Earlier this year, UC Davis Interim Chancellor Ralph Hexter convened a working group composed of faculty, staff and students to consider how the campus can ensure freedom of expression, personal safety, and security of campus facilities while promoting an environment where all members of the community feel safe, valued, respected and heard.

The group established an online submission form for comments, ideas and opinions, including the option to submit anonymously. Their final recommendations were delivered to Hexter, offering a blueprint to allowing free expression while maintaining safety.

“Our obligation to uphold First Amendment freedoms is essential in our democracy and on our campus,” Hexter said. “While all expression is subject to time, place and manner restrictions, it cannot include silencing or blocking speakers, even if we disagree with what is being said. I appreciate the commitment demonstrated by the working group to gather feedback from a wide range of our campus community.”

Among the group’s recommendations, developed with input from the campus community, is a set of education events including interactive town halls and workshops; establishment and enforcement of specific disciplinary rules for those who disrupt campus events; increased coordination with the city of Davis and other law enforcement agencies in designing safety plans to ensure physical safety of participants; and creation of a standing Freedom of Expression Committee to engage the campus community in dialogue on freedom of expression issues.

Kevin Johnson, dean of the School of Law and chairman of the working group, added, “This is a complex issue that our society at large will continue to grapple with for some time.

“These findings are an important and necessary first step to address issues that arise on our campus and to ensure that the fundamental rights of each member of the community are supported,” Johnson added.

Hexter has asked UC Davis campus counsel to review the recommendations to determine any changes that may be necessary to campus policy in order to implement the recommendations.

The UCD blueprint announcement comes after a Senate panel questioned students, academics and lawyers after the abrupt cancellation of several high-profile speeches from California to Texas.

Students and academics insisted the golden rule is for the speech to go on as long as violence can be prevented, dismissing the idea of intolerance.

****

Problem description – Copy out the above article on the UC Davis free-expression working group in full, word for word.

Supplied information –

****

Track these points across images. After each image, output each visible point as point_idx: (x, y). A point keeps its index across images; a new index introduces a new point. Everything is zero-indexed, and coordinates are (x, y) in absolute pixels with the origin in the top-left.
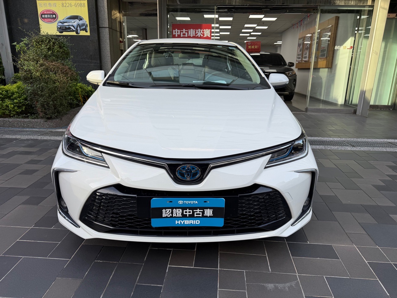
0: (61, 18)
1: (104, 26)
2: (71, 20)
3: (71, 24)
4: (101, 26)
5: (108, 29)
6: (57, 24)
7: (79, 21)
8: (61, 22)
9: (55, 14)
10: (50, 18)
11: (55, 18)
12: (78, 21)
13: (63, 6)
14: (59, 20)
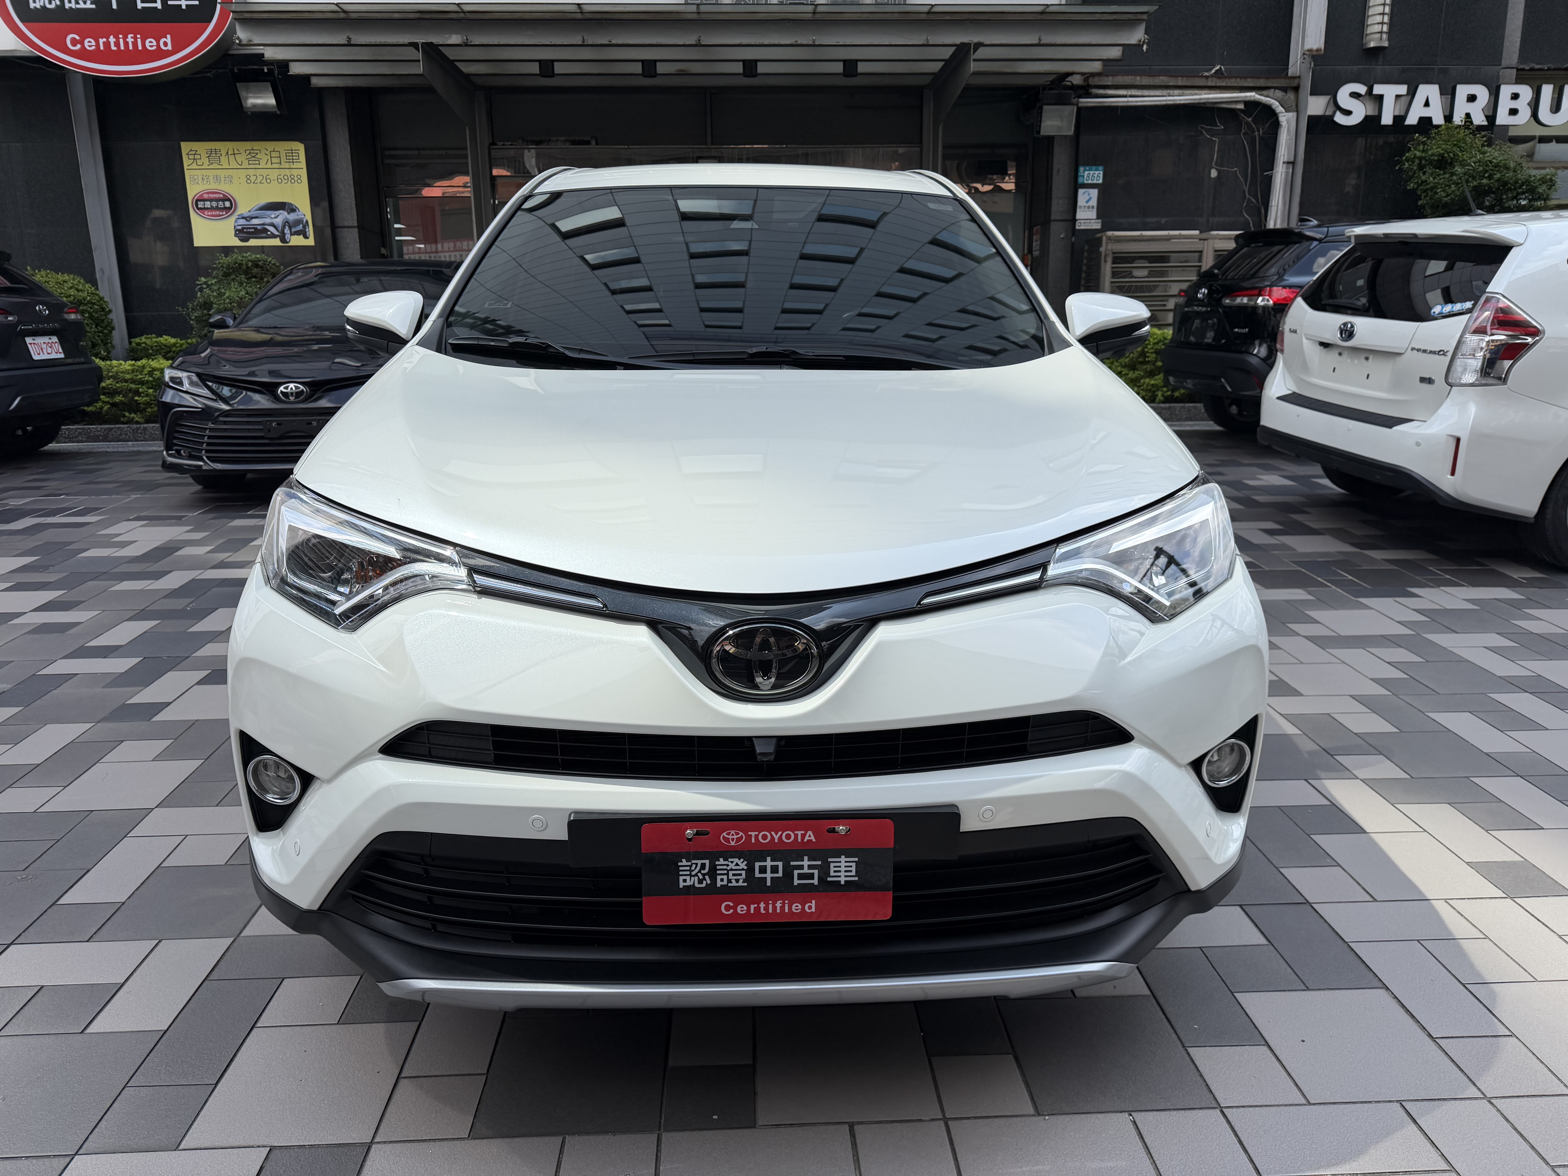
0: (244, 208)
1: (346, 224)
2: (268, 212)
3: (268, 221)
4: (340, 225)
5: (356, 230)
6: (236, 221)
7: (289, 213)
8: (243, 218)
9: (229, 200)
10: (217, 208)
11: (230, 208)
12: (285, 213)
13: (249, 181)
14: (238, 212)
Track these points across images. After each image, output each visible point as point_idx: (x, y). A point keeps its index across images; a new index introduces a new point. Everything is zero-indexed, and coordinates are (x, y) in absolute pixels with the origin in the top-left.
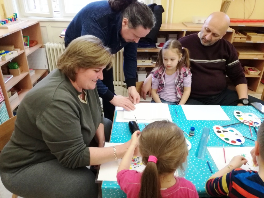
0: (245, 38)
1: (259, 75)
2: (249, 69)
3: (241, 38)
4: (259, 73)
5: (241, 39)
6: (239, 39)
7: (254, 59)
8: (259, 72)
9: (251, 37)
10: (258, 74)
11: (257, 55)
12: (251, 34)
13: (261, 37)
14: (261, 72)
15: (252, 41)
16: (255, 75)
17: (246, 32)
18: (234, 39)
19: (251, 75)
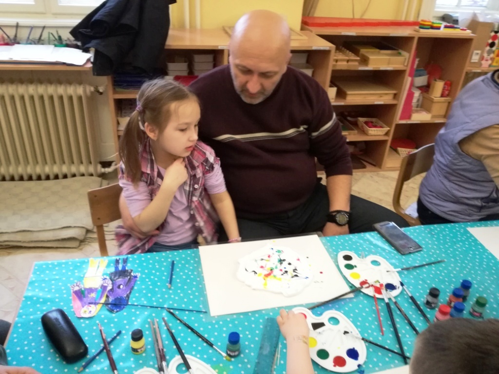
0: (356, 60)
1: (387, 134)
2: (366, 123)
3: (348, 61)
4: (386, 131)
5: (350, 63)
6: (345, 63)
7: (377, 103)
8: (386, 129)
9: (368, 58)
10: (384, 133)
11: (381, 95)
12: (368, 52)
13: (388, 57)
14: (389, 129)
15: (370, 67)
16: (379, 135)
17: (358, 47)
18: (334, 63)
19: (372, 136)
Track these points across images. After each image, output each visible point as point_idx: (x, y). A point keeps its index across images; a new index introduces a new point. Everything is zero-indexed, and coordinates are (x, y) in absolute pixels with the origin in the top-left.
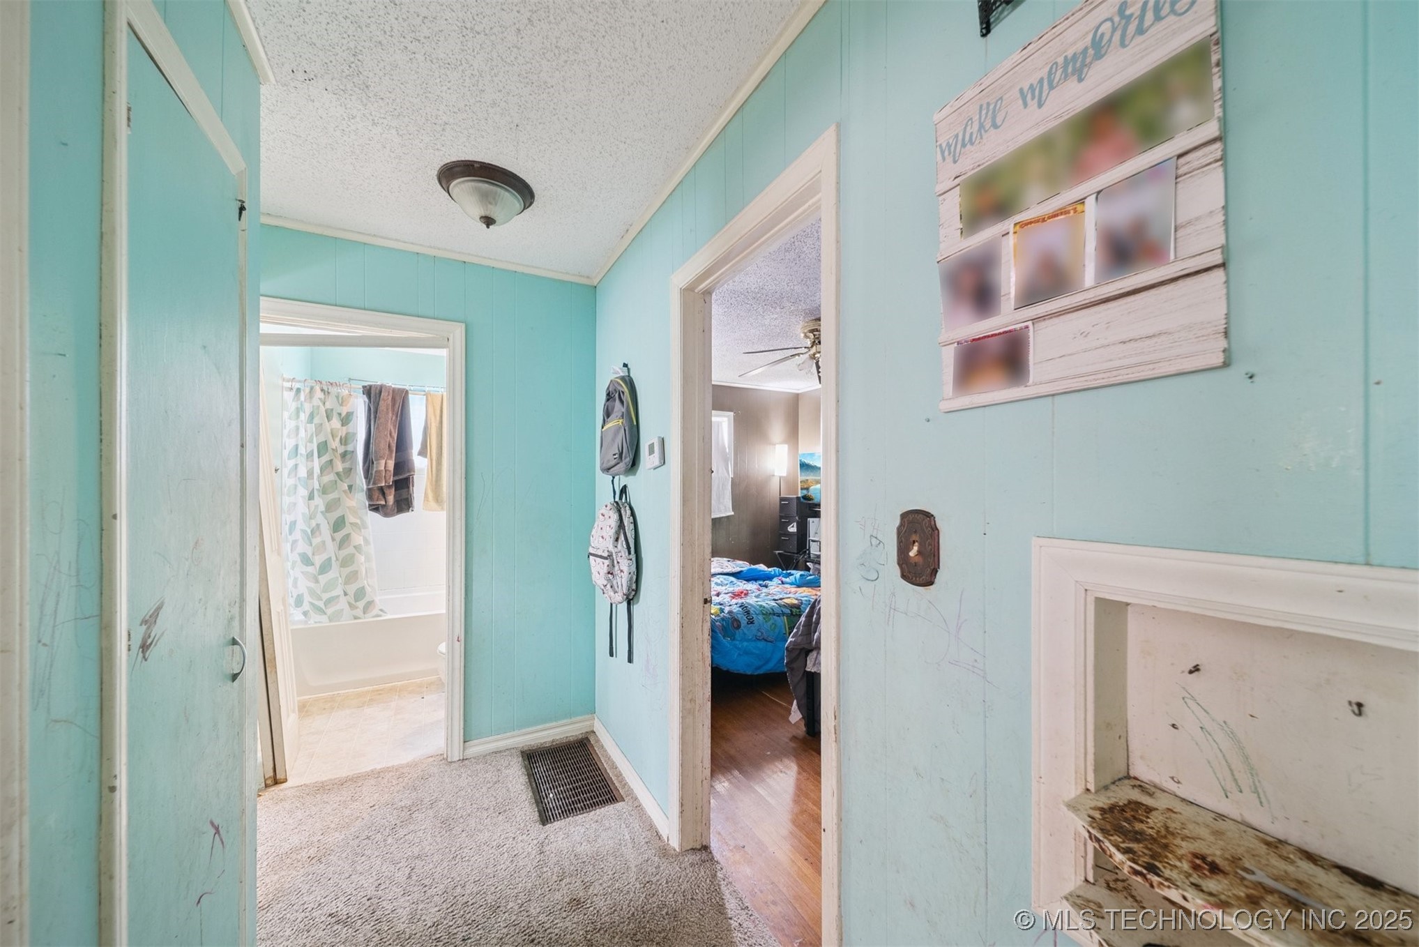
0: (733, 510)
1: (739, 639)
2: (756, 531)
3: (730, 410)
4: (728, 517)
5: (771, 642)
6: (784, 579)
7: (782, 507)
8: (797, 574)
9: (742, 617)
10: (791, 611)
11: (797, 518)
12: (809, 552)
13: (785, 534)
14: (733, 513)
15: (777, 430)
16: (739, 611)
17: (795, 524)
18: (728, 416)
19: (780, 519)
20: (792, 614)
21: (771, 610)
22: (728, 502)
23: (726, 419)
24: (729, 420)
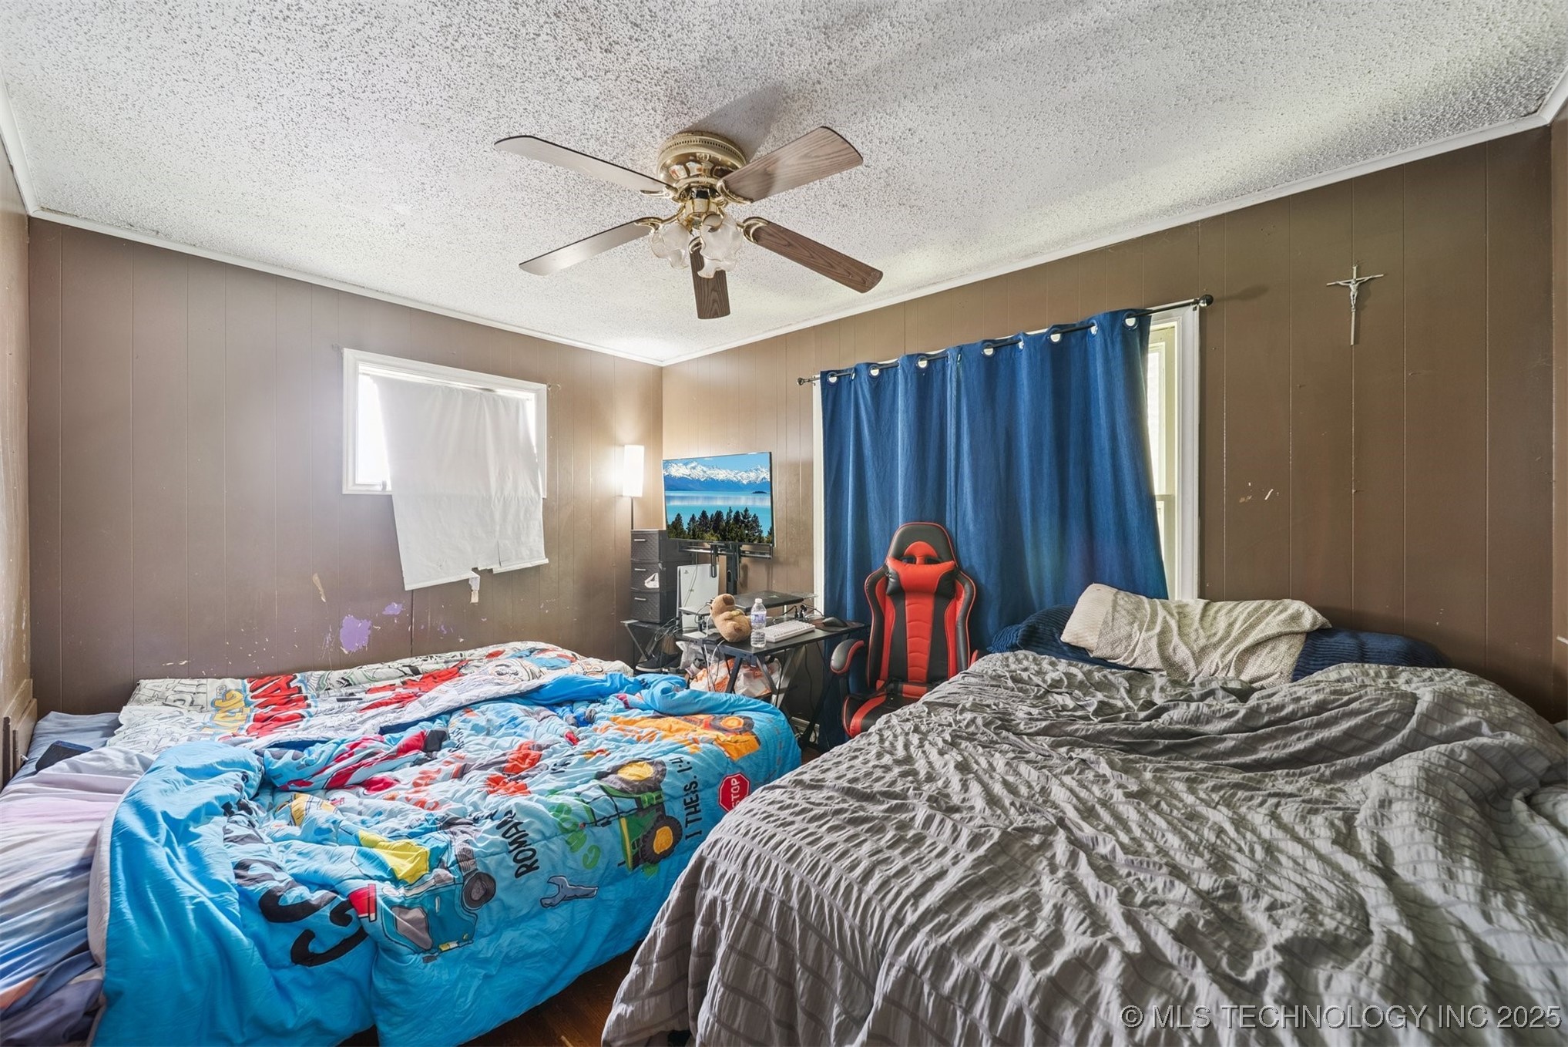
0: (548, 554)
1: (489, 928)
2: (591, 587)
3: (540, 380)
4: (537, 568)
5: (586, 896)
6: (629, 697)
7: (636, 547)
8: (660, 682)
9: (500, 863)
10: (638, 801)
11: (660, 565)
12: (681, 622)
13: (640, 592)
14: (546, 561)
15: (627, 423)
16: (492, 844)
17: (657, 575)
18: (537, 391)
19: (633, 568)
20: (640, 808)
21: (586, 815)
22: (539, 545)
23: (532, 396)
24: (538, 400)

****

Result of this exercise –
Earlier this year, UC Davis Interim Chancellor Ralph Hexter convened a working group composed of faculty, staff and students to consider how the campus can ensure freedom of expression, personal safety, and security of campus facilities while promoting an environment where all members of the community feel safe, valued, respected and heard.

The group established an online submission form for comments, ideas and opinions, including the option to submit anonymously. Their final recommendations were delivered to Hexter, offering a blueprint to allowing free expression while maintaining safety.

“Our obligation to uphold First Amendment freedoms is essential in our democracy and on our campus,” Hexter said. “While all expression is subject to time, place and manner restrictions, it cannot include silencing or blocking speakers, even if we disagree with what is being said. I appreciate the commitment demonstrated by the working group to gather feedback from a wide range of our campus community.”

Among the group’s recommendations, developed with input from the campus community, is a set of education events including interactive town halls and workshops; establishment and enforcement of specific disciplinary rules for those who disrupt campus events; increased coordination with the city of Davis and other law enforcement agencies in designing safety plans to ensure physical safety of participants; and creation of a standing Freedom of Expression Committee to engage the campus community in dialogue on freedom of expression issues.

Kevin Johnson, dean of the School of Law and chairman of the working group, added, “This is a complex issue that our society at large will continue to grapple with for some time.

“These findings are an important and necessary first step to address issues that arise on our campus and to ensure that the fundamental rights of each member of the community are supported,” Johnson added.

Hexter has asked UC Davis campus counsel to review the recommendations to determine any changes that may be necessary to campus policy in order to implement the recommendations.

The UCD blueprint announcement comes after a Senate panel questioned students, academics and lawyers after the abrupt cancellation of several high-profile speeches from California to Texas.

Students and academics insisted the golden rule is for the speech to go on as long as violence can be prevented, dismissing the idea of intolerance.